By analyzing this value between death and birth rates and studying the growth of a population, theorists can evaluate how a nation increases in population based on its development. The demographic transition theory is often divided into four stages. However, theorists also speculate that there may be a fifth or sixth stage. This article will concentrate on the four stages.
There are roughly four stages of the demographic transition theory. The first stage is before modern industrialization such as the advancement of medicine and the improvement of food distribution. This stage has dominated human history until about the 1800s with high death and birth rates and resulting in a population having a slow population growth. Countries that are before development are included in this category.
The second stage is the start of industrialization in a specific nation. For example, the development of modern medicine and food
distribution is starting to take hold and the death rate starts to diminish. The birth rate continues to remain relatively high because the society is still adapting to the rise of new technologies. Developing nations would be included in this category and have a significant population boom because of the lower death rates. These nations also produce a difference in a ratio of age groups because the quality of life is better.
The third stage is the end of the industrialization and the birth rate starts to decline along with the death rate. This is attributed to the society adopting several new ideals such as the rise of birth control, women's rights, couples having fewer children due to economic conditions, and other factors. In a sense, the birth and death rates reach low rates and allow a more stable population. Developed nations, such as the United States at one time, would fit in this category.
The fourth stage is the final stage in the demographic transition theory. At this time, developed countries have birth and death rates that have stabilized and produce a very small rate in population growth. Many developed nations will have societies that have a very high amount of older age groups. The United States today is in this stage with its low death and birth rates and very small population growth.

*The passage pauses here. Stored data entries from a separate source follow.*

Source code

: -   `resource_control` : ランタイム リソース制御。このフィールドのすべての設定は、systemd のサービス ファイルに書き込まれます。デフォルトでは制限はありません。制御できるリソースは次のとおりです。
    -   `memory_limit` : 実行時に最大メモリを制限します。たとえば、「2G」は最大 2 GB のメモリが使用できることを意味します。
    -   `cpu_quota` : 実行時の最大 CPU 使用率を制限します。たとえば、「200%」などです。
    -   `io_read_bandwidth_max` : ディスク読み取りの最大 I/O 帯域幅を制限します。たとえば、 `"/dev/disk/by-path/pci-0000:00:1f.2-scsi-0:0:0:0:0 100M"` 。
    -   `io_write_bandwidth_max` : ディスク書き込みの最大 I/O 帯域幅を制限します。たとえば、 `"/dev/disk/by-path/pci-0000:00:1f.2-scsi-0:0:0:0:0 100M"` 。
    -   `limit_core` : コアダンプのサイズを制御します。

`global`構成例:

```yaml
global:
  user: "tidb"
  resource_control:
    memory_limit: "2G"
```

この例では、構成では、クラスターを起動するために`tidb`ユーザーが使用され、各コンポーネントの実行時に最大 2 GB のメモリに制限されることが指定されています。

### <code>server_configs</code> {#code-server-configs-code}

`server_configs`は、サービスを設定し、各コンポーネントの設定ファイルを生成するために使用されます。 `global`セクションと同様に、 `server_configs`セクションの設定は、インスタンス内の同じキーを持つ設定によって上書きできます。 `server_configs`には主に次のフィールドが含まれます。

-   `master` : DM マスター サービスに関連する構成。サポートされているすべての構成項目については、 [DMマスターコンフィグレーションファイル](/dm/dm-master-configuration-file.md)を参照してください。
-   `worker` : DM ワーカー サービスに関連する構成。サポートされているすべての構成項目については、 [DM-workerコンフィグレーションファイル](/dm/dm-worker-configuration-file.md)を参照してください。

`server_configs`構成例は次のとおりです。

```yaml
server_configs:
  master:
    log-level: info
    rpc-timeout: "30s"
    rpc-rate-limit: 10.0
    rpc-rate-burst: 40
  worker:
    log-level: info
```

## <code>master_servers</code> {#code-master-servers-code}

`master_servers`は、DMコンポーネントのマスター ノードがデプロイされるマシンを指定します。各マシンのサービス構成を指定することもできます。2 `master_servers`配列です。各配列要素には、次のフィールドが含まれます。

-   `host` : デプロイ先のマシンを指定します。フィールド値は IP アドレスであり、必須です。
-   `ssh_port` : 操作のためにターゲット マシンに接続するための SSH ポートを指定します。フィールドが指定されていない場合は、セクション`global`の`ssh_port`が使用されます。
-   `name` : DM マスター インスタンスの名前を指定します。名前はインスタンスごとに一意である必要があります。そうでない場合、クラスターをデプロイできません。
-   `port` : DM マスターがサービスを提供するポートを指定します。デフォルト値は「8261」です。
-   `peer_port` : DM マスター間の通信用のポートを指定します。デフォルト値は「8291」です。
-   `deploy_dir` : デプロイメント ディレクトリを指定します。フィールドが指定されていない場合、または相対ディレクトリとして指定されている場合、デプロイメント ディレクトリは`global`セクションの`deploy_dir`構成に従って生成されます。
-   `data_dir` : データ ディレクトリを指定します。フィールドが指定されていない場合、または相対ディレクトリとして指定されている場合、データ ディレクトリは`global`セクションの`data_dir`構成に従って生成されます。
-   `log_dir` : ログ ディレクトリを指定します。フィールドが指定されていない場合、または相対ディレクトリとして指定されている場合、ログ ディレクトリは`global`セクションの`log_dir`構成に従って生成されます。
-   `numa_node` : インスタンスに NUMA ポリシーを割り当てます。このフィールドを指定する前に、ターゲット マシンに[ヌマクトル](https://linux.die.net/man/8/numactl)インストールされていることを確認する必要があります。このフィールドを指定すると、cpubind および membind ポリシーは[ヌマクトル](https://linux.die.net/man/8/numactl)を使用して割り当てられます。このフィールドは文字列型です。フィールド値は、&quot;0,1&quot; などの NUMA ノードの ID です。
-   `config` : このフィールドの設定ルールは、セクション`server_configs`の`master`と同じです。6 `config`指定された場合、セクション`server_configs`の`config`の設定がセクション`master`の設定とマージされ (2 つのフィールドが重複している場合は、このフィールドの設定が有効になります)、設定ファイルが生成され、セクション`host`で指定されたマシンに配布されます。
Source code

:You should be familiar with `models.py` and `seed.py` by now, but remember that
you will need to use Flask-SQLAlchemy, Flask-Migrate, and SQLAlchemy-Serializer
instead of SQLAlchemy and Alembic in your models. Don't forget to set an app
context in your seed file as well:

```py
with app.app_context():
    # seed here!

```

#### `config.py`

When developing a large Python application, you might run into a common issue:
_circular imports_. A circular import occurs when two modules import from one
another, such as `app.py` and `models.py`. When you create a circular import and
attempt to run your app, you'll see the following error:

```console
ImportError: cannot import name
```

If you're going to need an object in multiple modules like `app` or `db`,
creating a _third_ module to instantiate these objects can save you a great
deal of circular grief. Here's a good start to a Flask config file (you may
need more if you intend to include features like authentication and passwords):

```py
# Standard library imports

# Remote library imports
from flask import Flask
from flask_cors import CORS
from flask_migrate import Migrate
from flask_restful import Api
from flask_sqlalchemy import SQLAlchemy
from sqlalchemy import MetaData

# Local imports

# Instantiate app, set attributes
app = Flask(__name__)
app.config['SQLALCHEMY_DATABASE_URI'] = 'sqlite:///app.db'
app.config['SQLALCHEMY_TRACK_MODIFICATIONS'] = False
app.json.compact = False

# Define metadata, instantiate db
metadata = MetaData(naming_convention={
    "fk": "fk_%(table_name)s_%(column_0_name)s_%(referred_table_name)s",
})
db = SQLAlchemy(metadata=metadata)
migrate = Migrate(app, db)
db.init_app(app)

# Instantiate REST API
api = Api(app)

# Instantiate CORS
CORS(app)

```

How It Relates to Overpopulation
So how does the demographic transition model relate to overpopulation? In a sense, it can depict how developed nations can contribute to a lower emphasis on population growth by adhering to certain principles such as having couples focus on having fewer children.

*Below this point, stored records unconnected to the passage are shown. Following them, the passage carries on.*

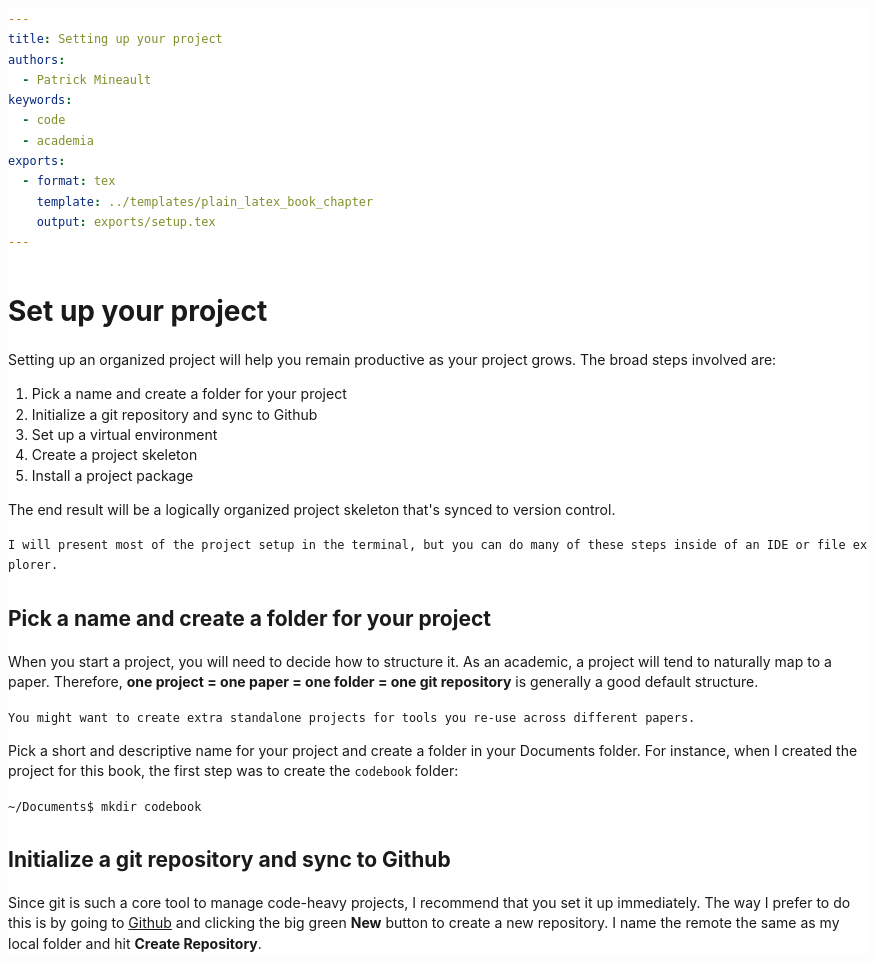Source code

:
 ```yaml
---
title: Setting up your project
authors:
  - Patrick Mineault
keywords:
  - code
  - academia
exports:
  - format: tex
    template: ../templates/plain_latex_book_chapter
    output: exports/setup.tex
---
```


# Set up your project

Setting up an organized project will help you remain productive as your project grows. The broad steps involved are:

1. Pick a name and create a folder for your project
2. Initialize a git repository and sync to Github
3. Set up a virtual environment
4. Create a project skeleton
5. Install a project package

The end result will be a logically organized project skeleton that's synced to version control.

```{warning}
I will present most of the project setup in the terminal, but you can do many of these steps inside of an IDE or file explorer.
```

## Pick a name and create a folder for your project

When you start a project, you will need to decide how to structure it. As an academic, a project will tend to naturally map to a paper. Therefore, **one project = one paper = one folder = one git repository** is generally a good default structure.

```{margin}
You might want to create extra standalone projects for tools you re-use across different papers.
```

Pick a short and descriptive name for your project and create a folder in your Documents folder. For instance, when I created the project for this book, the first step was to create the `codebook` folder:

```console
~/Documents$ mkdir codebook
```

## Initialize a git repository and sync to Github

Since git is such a core tool to manage code-heavy projects, I recommend that you set it up immediately. The way I prefer to do this is by going to [Github](https://github.com) and clicking the big green **New** button to create a new repository. I name the remote the same as my local folder and hit **Create Repository**.
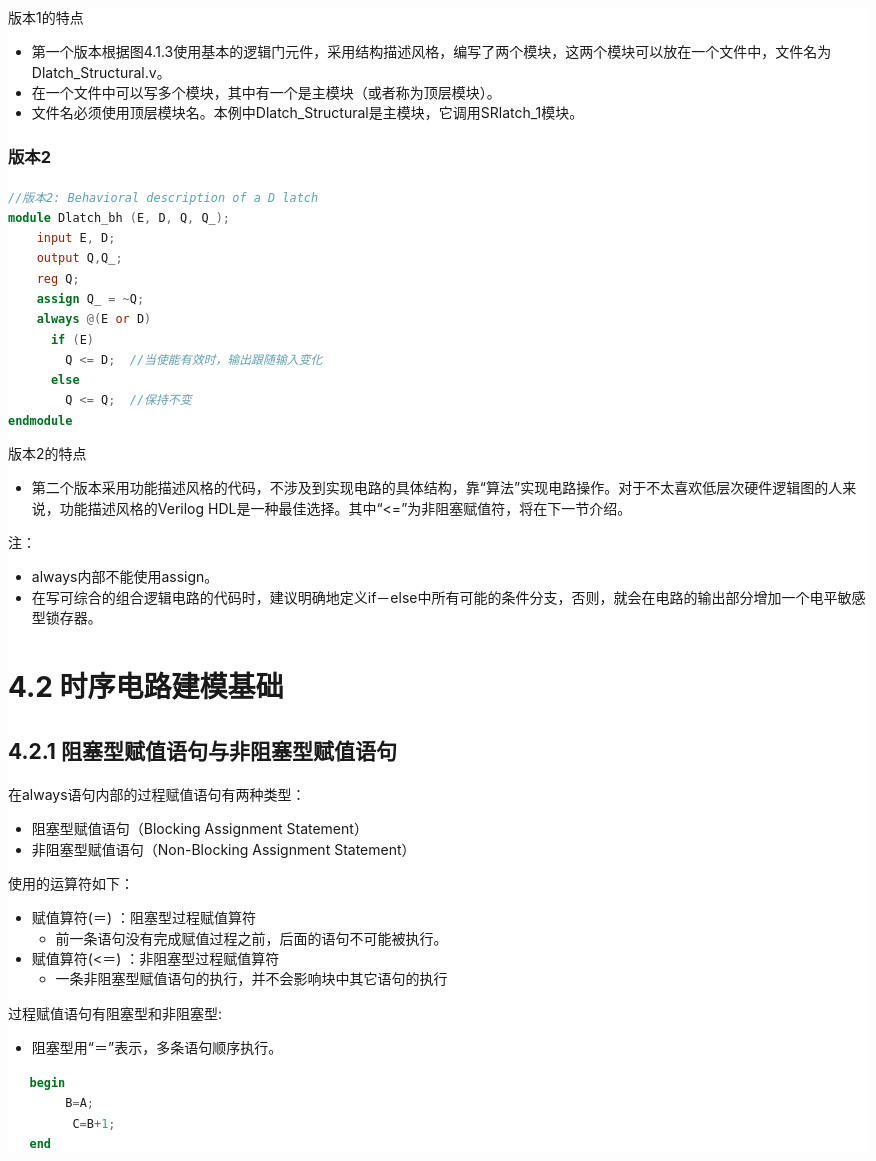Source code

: 版本1的特点

- 第一个版本根据图4.1.3使用基本的逻辑门元件，采用结构描述风格，编写了两个模块，这两个模块可以放在一个文件中，文件名为Dlatch_Structural.v。
- 在一个文件中可以写多个模块，其中有一个是主模块（或者称为顶层模块）。
- 文件名必须使用顶层模块名。本例中Dlatch_Structural是主模块，它调用SRlatch_1模块。

### 版本2

```verilog
//版本2: Behavioral description of a D latch 
module Dlatch_bh (E, D, Q, Q_);
    input E, D;
    output Q,Q_;
    reg Q;
    assign Q_ = ~Q;
    always @(E or D)
	  if (E)  
		Q <= D;  //当使能有效时，输出跟随输入变化
	  else 
		Q <= Q;  //保持不变
endmodule
```

版本2的特点

- 第二个版本采用功能描述风格的代码，不涉及到实现电路的具体结构，靠“算法”实现电路操作。对于不太喜欢低层次硬件逻辑图的人来说，功能描述风格的Verilog HDL是一种最佳选择。其中“<=”为非阻塞赋值符，将在下一节介绍。 

注：

- always内部不能使用assign。
- 在写可综合的组合逻辑电路的代码时，建议明确地定义if－else中所有可能的条件分支，否则，就会在电路的输出部分增加一个电平敏感型锁存器。 



# 4.2  时序电路建模基础

## 4.2.1 阻塞型赋值语句与非阻塞型赋值语句

在always语句内部的过程赋值语句有两种类型：

- 阻塞型赋值语句（Blocking Assignment Statement）
- 非阻塞型赋值语句（Non-Blocking Assignment Statement）

使用的运算符如下：

- 赋值算符(＝) ：阻塞型过程赋值算符
  - 前一条语句没有完成赋值过程之前，后面的语句不可能被执行。
- 赋值算符(<＝) ：非阻塞型过程赋值算符
  - 一条非阻塞型赋值语句的执行，并不会影响块中其它语句的执行

过程赋值语句有阻塞型和非阻塞型:

- 阻塞型用“＝”表示，多条语句顺序执行。

```verilog
   begin
        B=A;
         C=B+1;
   end
```
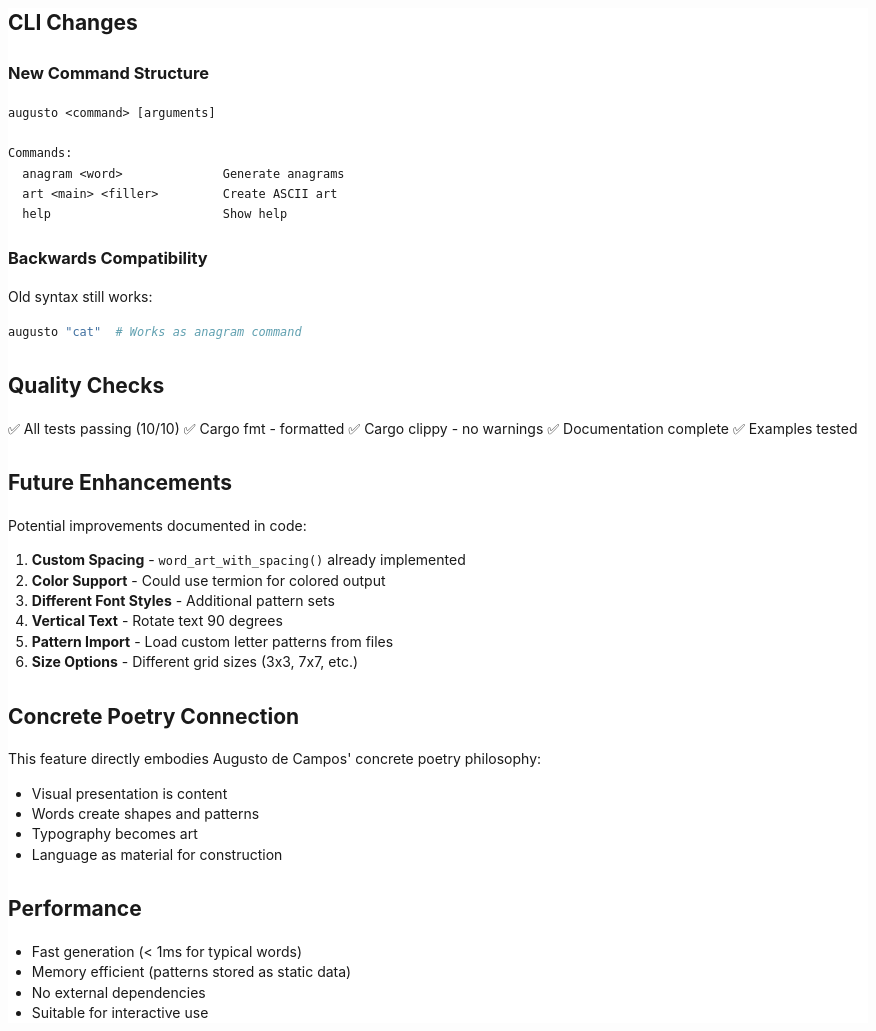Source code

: ## CLI Changes

### New Command Structure

```
augusto <command> [arguments]

Commands:
  anagram <word>              Generate anagrams
  art <main> <filler>         Create ASCII art
  help                        Show help
```

### Backwards Compatibility

Old syntax still works:
```bash
augusto "cat"  # Works as anagram command
```

## Quality Checks

✅ All tests passing (10/10)
✅ Cargo fmt - formatted
✅ Cargo clippy - no warnings
✅ Documentation complete
✅ Examples tested

## Future Enhancements

Potential improvements documented in code:

1. **Custom Spacing** - `word_art_with_spacing()` already implemented
2. **Color Support** - Could use termion for colored output
3. **Different Font Styles** - Additional pattern sets
4. **Vertical Text** - Rotate text 90 degrees
5. **Pattern Import** - Load custom letter patterns from files
6. **Size Options** - Different grid sizes (3x3, 7x7, etc.)

## Concrete Poetry Connection

This feature directly embodies Augusto de Campos' concrete poetry philosophy:
- Visual presentation is content
- Words create shapes and patterns
- Typography becomes art
- Language as material for construction

## Performance

- Fast generation (< 1ms for typical words)
- Memory efficient (patterns stored as static data)
- No external dependencies
- Suitable for interactive use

In developed regions where there are significant populations (such as China) it is important to mandate certain ideas (such as contraception) in order to minimize population growth. By having countries follow through these stages, one can understand how overpopulation can be minimized due to the improving health care for birth and death rates as well as certain ideology that couples follow.
The demographic transition theory is an excellent benchmark for describing the how populations in societies have changed remarkably. One of the warnings that this theory presents for developed nations in stage four is the risk these countries might face with its low birth and death rates. If countries do not have an increase in birth rates, they may have a negative population growth as a result. For example, if the United States does not have an emphasis on population growth, it may see a drop in its total population due to the current ideology of couples having a minimum amount of children due to their ideology or economic condition.